Amena’s view
At the annual confab of oil traders in Singapore, the mood was overwhelmingly bearish. Those with skin in the game attending the Asia Pacific Petroleum Conference (APPEC) shared a common concern: a looming supply glut could send prices tumbling by 15%.
Despite this sentiment, Brent crude is holding above $65 a barrel and new long-term market forecasts show demand rising for decades and supply at risk of underinvestment. The International Energy Agency said this week that more investment is needed in exploration and production to keep up with demand. Reality is proving to be far more nuanced than the herd mentality suggests.

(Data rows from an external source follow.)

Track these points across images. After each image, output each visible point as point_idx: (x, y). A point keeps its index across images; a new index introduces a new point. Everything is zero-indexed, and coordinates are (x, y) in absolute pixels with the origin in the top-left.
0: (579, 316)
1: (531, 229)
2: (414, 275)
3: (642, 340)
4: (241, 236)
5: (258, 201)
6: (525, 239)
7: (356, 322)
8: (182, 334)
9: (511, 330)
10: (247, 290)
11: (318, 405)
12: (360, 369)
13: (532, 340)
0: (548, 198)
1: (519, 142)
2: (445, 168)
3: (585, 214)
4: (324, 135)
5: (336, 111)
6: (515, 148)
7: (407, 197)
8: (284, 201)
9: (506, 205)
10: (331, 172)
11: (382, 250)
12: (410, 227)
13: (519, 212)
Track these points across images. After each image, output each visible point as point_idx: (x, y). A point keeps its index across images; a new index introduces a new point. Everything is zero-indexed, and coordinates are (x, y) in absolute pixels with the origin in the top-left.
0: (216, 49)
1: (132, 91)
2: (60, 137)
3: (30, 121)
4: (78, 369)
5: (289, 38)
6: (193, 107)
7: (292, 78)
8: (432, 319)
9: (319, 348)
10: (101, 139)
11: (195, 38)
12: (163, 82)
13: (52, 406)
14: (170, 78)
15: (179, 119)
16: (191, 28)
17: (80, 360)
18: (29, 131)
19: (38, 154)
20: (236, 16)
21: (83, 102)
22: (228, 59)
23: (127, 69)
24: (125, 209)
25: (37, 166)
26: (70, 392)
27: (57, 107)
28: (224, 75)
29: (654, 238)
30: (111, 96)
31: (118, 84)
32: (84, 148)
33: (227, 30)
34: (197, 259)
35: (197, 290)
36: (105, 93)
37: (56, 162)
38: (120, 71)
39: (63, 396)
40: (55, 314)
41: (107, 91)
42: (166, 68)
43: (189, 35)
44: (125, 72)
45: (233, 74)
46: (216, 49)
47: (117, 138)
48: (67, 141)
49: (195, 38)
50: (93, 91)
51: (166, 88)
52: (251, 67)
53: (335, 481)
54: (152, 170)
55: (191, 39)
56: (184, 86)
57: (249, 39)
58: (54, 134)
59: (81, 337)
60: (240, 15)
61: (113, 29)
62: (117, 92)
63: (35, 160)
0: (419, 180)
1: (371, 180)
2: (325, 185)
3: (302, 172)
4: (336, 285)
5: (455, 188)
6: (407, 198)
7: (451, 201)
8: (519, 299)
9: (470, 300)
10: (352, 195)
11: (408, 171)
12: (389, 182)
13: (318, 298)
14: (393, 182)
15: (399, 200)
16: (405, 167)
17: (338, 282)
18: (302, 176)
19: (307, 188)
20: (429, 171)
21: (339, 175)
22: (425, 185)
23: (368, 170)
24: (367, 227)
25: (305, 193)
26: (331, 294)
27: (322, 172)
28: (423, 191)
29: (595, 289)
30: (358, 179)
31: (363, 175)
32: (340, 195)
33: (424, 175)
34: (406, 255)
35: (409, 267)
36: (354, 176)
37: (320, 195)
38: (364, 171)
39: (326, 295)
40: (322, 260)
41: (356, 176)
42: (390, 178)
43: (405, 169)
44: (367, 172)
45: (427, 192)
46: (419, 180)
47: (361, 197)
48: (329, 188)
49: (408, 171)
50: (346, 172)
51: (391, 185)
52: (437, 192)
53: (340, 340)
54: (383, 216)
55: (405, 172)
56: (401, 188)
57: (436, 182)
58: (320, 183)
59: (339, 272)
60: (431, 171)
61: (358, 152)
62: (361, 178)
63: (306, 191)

Since the beginning of the year, most oil analysts cautioned that the OPEC+ decision to boost output would flood the market. Not only did the group ignore these calls, it accelerated the reversal of previous cuts, bringing back 2.2 million barrels per day (bpd) over six months, instead of the original 18-month plan. The eight members of OPEC+ who were voluntarily restricting supply went further earlier this month and will now boost output by a further 1.65 million bpd in phases, starting in October. The move was a message that demand is not collapsing. But in case of change in market conditions the group also said they would be willing to pause or go back to cutting output.
Nowhere is the demand side of the equation clearer than in China. State buyers have quietly absorbed nearly 90% of the additional OPEC+ supply, channeling it into both strategic and commercial storage, which so far provides China a demand cover of around 75 days. The stock building comes amid trade tensions between the US and China, with energy security becoming even more important.
China plans to purchase 140 million barrels for storage between July 2025 and March 2026, according to people familiar with the matter, and will have an additional 200 million barrels of storage capacity ready by the end of 2026. The stockpiling and storage expansion will ensure that the buying spree continues, providing a cushion against oversupply that is, to some extent, decoupled from immediate price signals.
Beyond fundamentals, traders at APPEC repeatedly raised geopolitical risks, from US tariffs and sanctions to the unresolved wars in the Middle East and Ukraine. These risks have translated to a premium on oil prices and may lead to supply shortages. One trader told me: “No one can afford to express bearishness in this market, otherwise you’ll get burnt.”
So far, the dire forecasts for crude prices haven’t played out. OPEC+ is signaling strength, China is stockpiling aggressively, US shale production has plateaued, and geopolitical risks all suggest that the market is tighter than the herd assumes. Those betting heavily against oil may end up regretting it.
Amena Bakr is the Head of Middle East Energy & OPEC+ research at Kpler, an independent global commodities trade intelligence company.

Notable
- The consensus that oil, gas, and coal consumption would peak this decade is falling apart, and Bloomberg columnist Javier Blas warns that global temperatures could rise toward a “disastrous 3C” above pre-industrial averages.
- Oil prices may still fall to the low $50s per barrel this year as OPEC+ increases contribute to a surplus at the end of 2025, but lower investment in production already indicates that a recovery may begin in 2026, according to a Goldman Sachs report.